Reproduce the text in each of the following rows line for line, without any change. Omit the pictures from your answer.

Extracted page text data

• • • • •

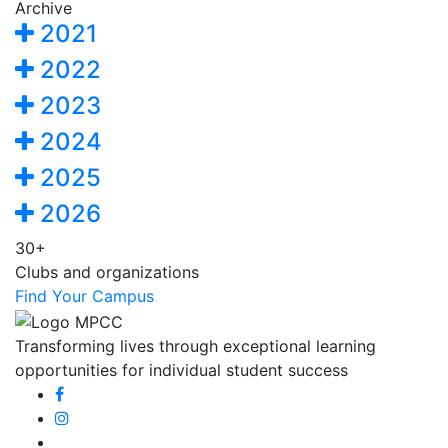
Archive
2021
2022
2023
2024
2025
2026
30+
Clubs and organizations
Find Your Campus
Transforming lives through exceptional learning
opportunities for individual student success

• • • • •

_Exercise answer_:
Archive
2021
2022
2023
2024
2025
2026
30+
Clubs and organizations
Find Your Campus
Transforming lives through exceptional learning
opportunities for individual student success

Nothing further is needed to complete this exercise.